As an interim step, it may be helpful to conceive demand centers as experience centers. Harkening back to my report about demand creation, it’s worth repeating this excellent Harvard Business Review article’s advice:
Business customers increasingly control how they buy. They expect to engage with the companies they buy from through a coordinated blend of human and digital experiences and sales channels. It’s challenging for companies to create a fully-integrated experience. Especially when dealing with many prospects and customers (e.g., small and medium-sized businesses), it’s difficult for sellers to tailor solutions sufficiently to match each customer’s situation.

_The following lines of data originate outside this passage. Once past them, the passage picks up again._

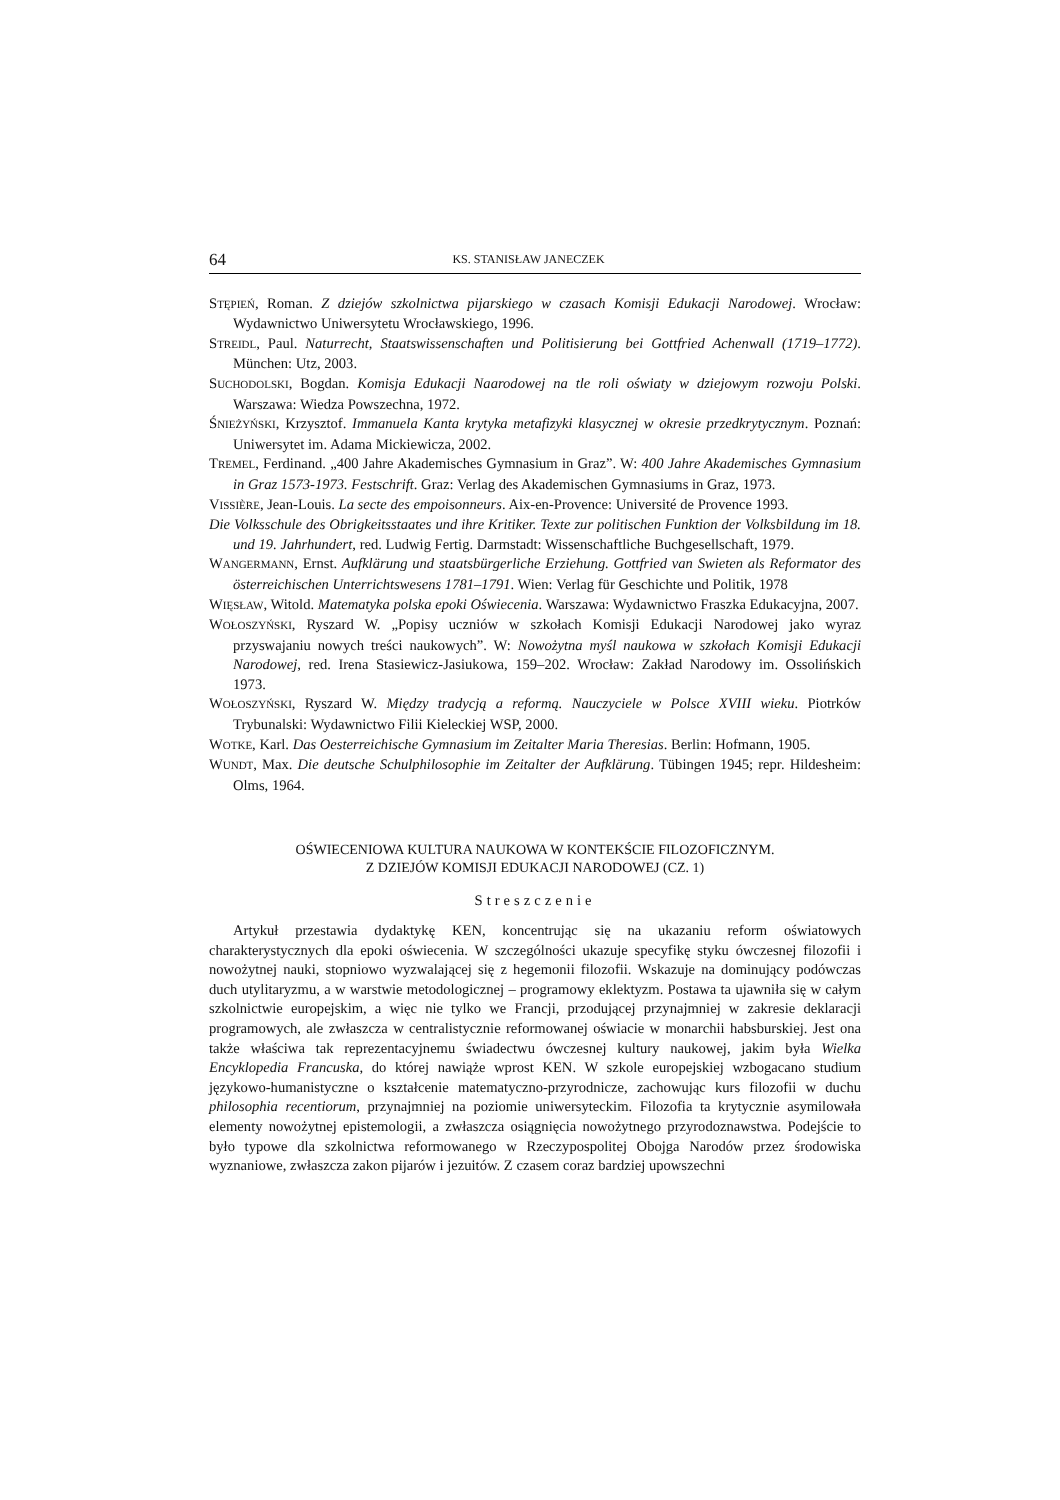64 KS. STANISŁAW JANECZEK
STĘPIEŃ, Roman. Z dziejów szkolnictwa pijarskiego w czasach Komisji Edukacji Narodowej. Wrocław: Wydawnictwo Uniwersytetu Wrocławskiego, 1996.
STREIDL, Paul. Naturrecht, Staatswissenschaften und Politisierung bei Gottfried Achenwall (1719–1772). München: Utz, 2003.
SUCHODOLSKI, Bogdan. Komisja Edukacji Naarodowej na tle roli oświaty w dziejowym rozwoju Polski. Warszawa: Wiedza Powszechna, 1972.
ŚNIEŻYŃSKI, Krzysztof. Immanuela Kanta krytyka metafizyki klasycznej w okresie przedkrytycznym. Poznań: Uniwersytet im. Adama Mickiewicza, 2002.
TREMEL, Ferdinand. „400 Jahre Akademisches Gymnasium in Graz”. W: 400 Jahre Akademisches Gymnasium in Graz 1573-1973. Festschrift. Graz: Verlag des Akademischen Gymnasiums in Graz, 1973.
VISSIÈRE, Jean-Louis. La secte des empoisonneurs. Aix-en-Provence: Université de Provence 1993.
Die Volksschule des Obrigkeitsstaates und ihre Kritiker. Texte zur politischen Funktion der Volksbildung im 18. und 19. Jahrhundert, red. Ludwig Fertig. Darmstadt: Wissenschaftliche Buchgesellschaft, 1979.
WANGERMANN, Ernst. Aufklärung und staatsbürgerliche Erziehung. Gottfried van Swieten als Reformator des österreichischen Unterrichtswesens 1781–1791. Wien: Verlag für Geschichte und Politik, 1978
WIĘSŁAW, Witold. Matematyka polska epoki Oświecenia. Warszawa: Wydawnictwo Fraszka Edukacyjna, 2007.
WOŁOSZYŃSKI, Ryszard W. „Popisy uczniów w szkołach Komisji Edukacji Narodowej jako wyraz przyswajaniu nowych treści naukowych”. W: Nowożytna myśl naukowa w szkołach Komisji Edukacji Narodowej, red. Irena Stasiewicz-Jasiukowa, 159–202. Wrocław: Zakład Narodowy im. Ossolińskich 1973.
WOŁOSZYŃSKI, Ryszard W. Między tradycją a reformą. Nauczyciele w Polsce XVIII wieku. Piotrków Trybunalski: Wydawnictwo Filii Kieleckiej WSP, 2000.
WOTKE, Karl. Das Oesterreichische Gymnasium im Zeitalter Maria Theresias. Berlin: Hofmann, 1905.
WUNDT, Max. Die deutsche Schulphilosophie im Zeitalter der Aufklärung. Tübingen 1945; repr. Hildesheim: Olms, 1964.
OŚWIECENIOWA KULTURA NAUKOWA W KONTEKŚCIE FILOZOFICZNYM.
Z DZIEJÓW KOMISJI EDUKACJI NARODOWEJ (CZ. 1)
Streszczenie
Artykuł przestawia dydaktykę KEN, koncentrując się na ukazaniu reform oświatowych charakterystycznych dla epoki oświecenia. W szczególności ukazuje specyfikę styku ówczesnej filozofii i nowożytnej nauki, stopniowo wyzwalającej się z hegemonii filozofii. Wskazuje na dominujący podówczas duch utylitaryzmu, a w warstwie metodologicznej – programowy eklektyzm. Postawa ta ujawniła się w całym szkolnictwie europejskim, a więc nie tylko we Francji, przodującej przynajmniej w zakresie deklaracji programowych, ale zwłaszcza w centralistycznie reformowanej oświacie w monarchii habsburskiej. Jest ona także właściwa tak reprezentacyjnemu świadectwu ówczesnej kultury naukowej, jakim była Wielka Encyklopedia Francuska, do której nawiąże wprost KEN. W szkole europejskiej wzbogacano studium językowo-humanistyczne o kształcenie matematyczno-przyrodnicze, zachowując kurs filozofii w duchu philosophia recentiorum, przynajmniej na poziomie uniwersyteckim. Filozofia ta krytycznie asymilowała elementy nowożytnej epistemologii, a zwłaszcza osiągnięcia nowożytnego przyrodoznawstwa. Podejście to było typowe dla szkolnictwa reformowanego w Rzeczypospolitej Obojga Narodów przez środowiska wyznaniowe, zwłaszcza zakon pijarów i jezuitów. Z czasem coraz bardziej upowszechni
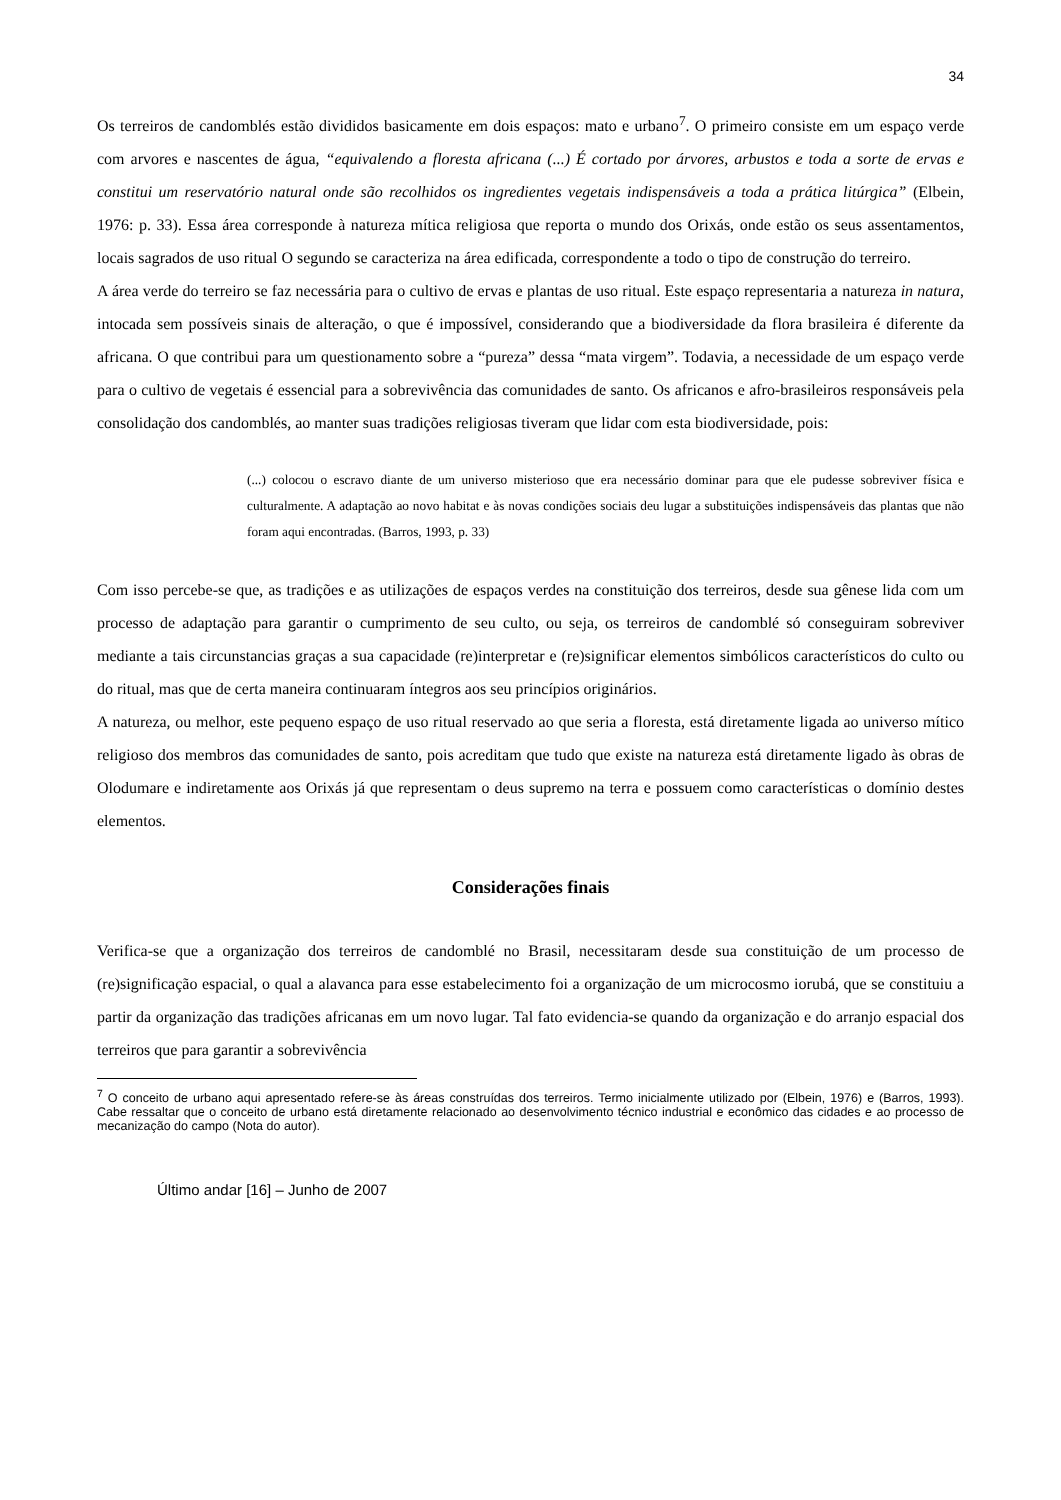34
Os terreiros de candomblés estão divididos basicamente em dois espaços: mato e urbano<sup>7</sup>. O primeiro consiste em um espaço verde com arvores e nascentes de água, “equivalendo a floresta africana (...) É cortado por árvores, arbustos e toda a sorte de ervas e constitui um reservatório natural onde são recolhidos os ingredientes vegetais indispensáveis a toda a prática litúrgica” (Elbein, 1976: p. 33). Essa área corresponde à natureza mítica religiosa que reporta o mundo dos Orixás, onde estão os seus assentamentos, locais sagrados de uso ritual O segundo se caracteriza na área edificada, correspondente a todo o tipo de construção do terreiro.
A área verde do terreiro se faz necessária para o cultivo de ervas e plantas de uso ritual. Este espaço representaria a natureza in natura, intocada sem possíveis sinais de alteração, o que é impossível, considerando que a biodiversidade da flora brasileira é diferente da africana. O que contribui para um questionamento sobre a “pureza” dessa “mata virgem”. Todavia, a necessidade de um espaço verde para o cultivo de vegetais é essencial para a sobrevivência das comunidades de santo. Os africanos e afro-brasileiros responsáveis pela consolidação dos candomblés, ao manter suas tradições religiosas tiveram que lidar com esta biodiversidade, pois:
(...) colocou o escravo diante de um universo misterioso que era necessário dominar para que ele pudesse sobreviver física e culturalmente. A adaptação ao novo habitat e às novas condições sociais deu lugar a substituições indispensáveis das plantas que não foram aqui encontradas. (Barros, 1993, p. 33)
Com isso percebe-se que, as tradições e as utilizações de espaços verdes na constituição dos terreiros, desde sua gênese lida com um processo de adaptação para garantir o cumprimento de seu culto, ou seja, os terreiros de candomblé só conseguiram sobreviver mediante a tais circunstancias graças a sua capacidade (re)interpretar e (re)significar elementos simbólicos característicos do culto ou do ritual, mas que de certa maneira continuaram íntegros aos seu princípios originários.
A natureza, ou melhor, este pequeno espaço de uso ritual reservado ao que seria a floresta, está diretamente ligada ao universo mítico religioso dos membros das comunidades de santo, pois acreditam que tudo que existe na natureza está diretamente ligado às obras de Olodumare e indiretamente aos Orixás já que representam o deus supremo na terra e possuem como características o domínio destes elementos.
Considerações finais
Verifica-se que a organização dos terreiros de candomblé no Brasil, necessitaram desde sua constituição de um processo de (re)significação espacial, o qual a alavanca para esse estabelecimento foi a organização de um microcosmo iorubá, que se constituiu a partir da organização das tradições africanas em um novo lugar. Tal fato evidencia-se quando da organização e do arranjo espacial dos terreiros que para garantir a sobrevivência
<sup>7</sup> O conceito de urbano aqui apresentado refere-se às áreas construídas dos terreiros. Termo inicialmente utilizado por (Elbein, 1976) e (Barros, 1993). Cabe ressaltar que o conceito de urbano está diretamente relacionado ao desenvolvimento técnico industrial e econômico das cidades e ao processo de mecanização do campo (Nota do autor).
Último andar [16] – Junho de 2007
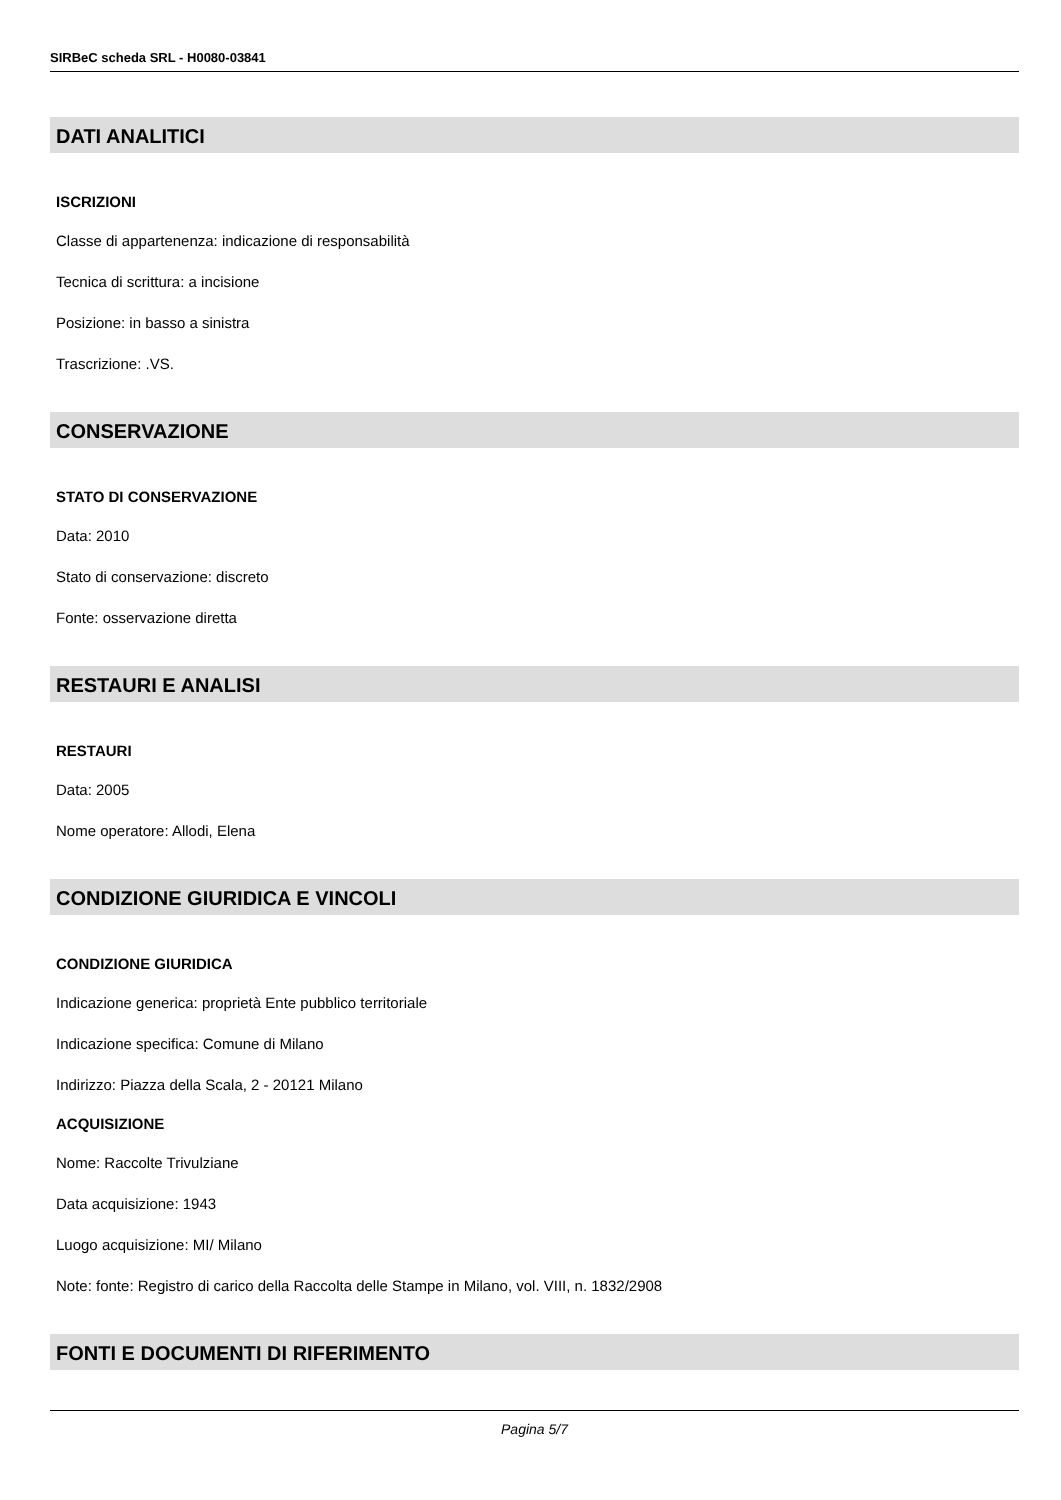SIRBeC scheda SRL - H0080-03841
DATI ANALITICI
ISCRIZIONI
Classe di appartenenza: indicazione di responsabilità
Tecnica di scrittura: a incisione
Posizione: in basso a sinistra
Trascrizione: .VS.
CONSERVAZIONE
STATO DI CONSERVAZIONE
Data: 2010
Stato di conservazione: discreto
Fonte: osservazione diretta
RESTAURI E ANALISI
RESTAURI
Data: 2005
Nome operatore: Allodi, Elena
CONDIZIONE GIURIDICA E VINCOLI
CONDIZIONE GIURIDICA
Indicazione generica: proprietà Ente pubblico territoriale
Indicazione specifica: Comune di Milano
Indirizzo: Piazza della Scala, 2 - 20121 Milano
ACQUISIZIONE
Nome: Raccolte Trivulziane
Data acquisizione: 1943
Luogo acquisizione: MI/ Milano
Note: fonte: Registro di carico della Raccolta delle Stampe in Milano, vol. VIII, n. 1832/2908
FONTI E DOCUMENTI DI RIFERIMENTO
Pagina 5/7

Words matter, but as an adjective for a critical capability, service is nebulous, passive, undifferentiated, and not compelling. B2B innovators might borrow from the tech sector’s community methods and engage customers in designing and naming “demand” centers. In an earlier edition, I adapted the tech world’s approach for launching digital startups to the needs of B2B innovators redesigning real-world business models. It’s a start.
Your take?
I believe that modernized (and renamed) demand centers put customers in control, blending human-centered business and technology-enabled responsiveness. Do you agree? Are “demand” centers a critical capability for customer experiences? Are you moving in a different direction? Do you need to know more? Please share your comments below or reach me at mark.dancer@n4bi.com.
Creating great customer experiences can range from efficiently solving customer’s problems to sponsoring trips to Hawaii. Redesigning distribution through customer experiences could involve educating customers about better alternatives to solve their problems (even the trip to Hawaii could be educational).
Positioning a demand center in the customer’s eyes as a center of expertise creates a dynamic where the customer seeks out the distributor for help with an indentified problem. Since many problems arise in other businesses, the distributor becomes a clearing house for solutions to their problem. A reputation of expertise could be a powerful magnet for customer engagement and retention.